Ambisi keinginan untuk meraih kembali kejayaan Amerika di tengah kondisi dalam negeri yang sebenarnya tidak begitu baik, Donald Trump dituntut untuk mampu bekerja lebih keras dan belajar dari beberapa kekurangannya ketika jadi Presiden di periode sebelumnya. Langkah itu dipandang sangat penting untuk menepis kekuatiran terhadap gaya kepemimpinannya.
Masih melekat dalam benak pikiran banyak pihak di periode kepemimpinan sebelumnya Donald Trump kerap menimbulkan kontaversi, bahkan menimbulkan pertentangan sengit di kalangan internalnya sendiri, baik di internal Partai Republik,maupun di kalangan team work-nya di Istana Kepresidenan Amerika.
Jika Donald Trump tidak belajar dari kekurangan dan kesalahan sebelumnya, dikhawatirkan obsesi Donald Trump akan bagaikan "Jauh panggang dari api". Untuk mengembalikan Amerika sebagai satu-satunya negara dan bangsa besar pusat peradaban dan ekonomi dunia akan gagal jika gaya lama kepemimpinannya masih diterapkan.

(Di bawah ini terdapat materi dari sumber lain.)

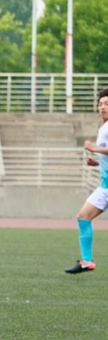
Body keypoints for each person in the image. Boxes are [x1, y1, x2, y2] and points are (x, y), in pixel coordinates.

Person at [65, 88, 108, 274]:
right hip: (105, 186)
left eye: (107, 104)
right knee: (83, 217)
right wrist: (96, 162)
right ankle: (87, 261)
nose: (103, 107)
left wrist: (94, 149)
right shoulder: (103, 128)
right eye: (100, 104)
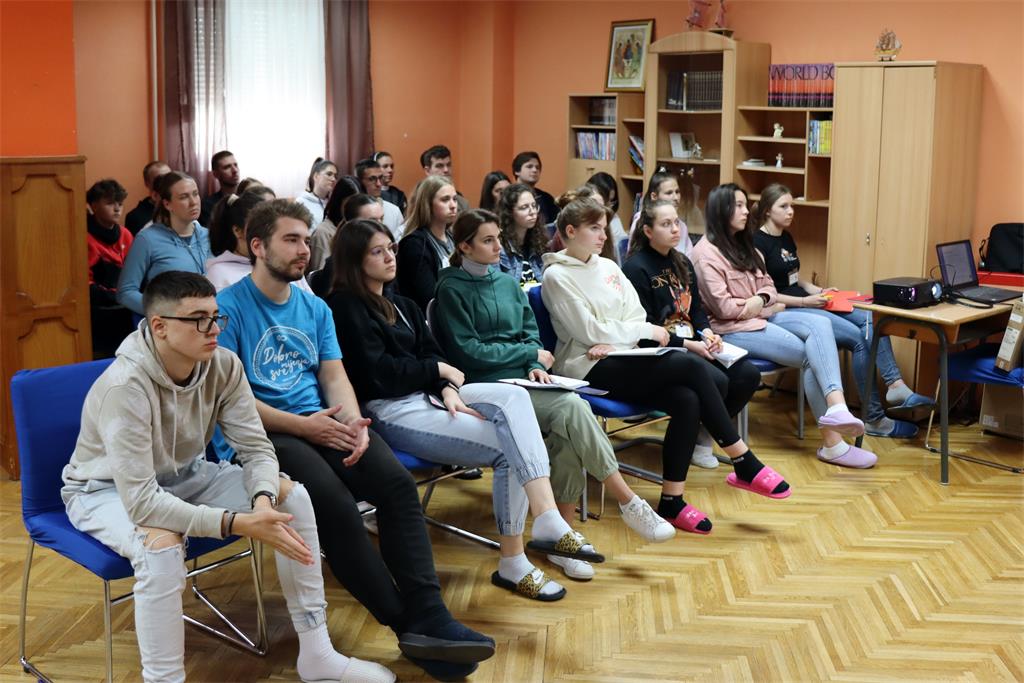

Itulah sekilas dinamika dan fenomena yang tampak saat ini yang dapat dijadikan bahan mentah memproyeksikan ke arah mana gaya kepemimpinan Amerika Serikat selanjutnya, dan jadi pengetahuan dasar untuk memprediksi bagaimana Amerika Serikat ke depannya mempengaruhi atmmosfir kehidupan global baik secara ekonomi maupun geopolitik.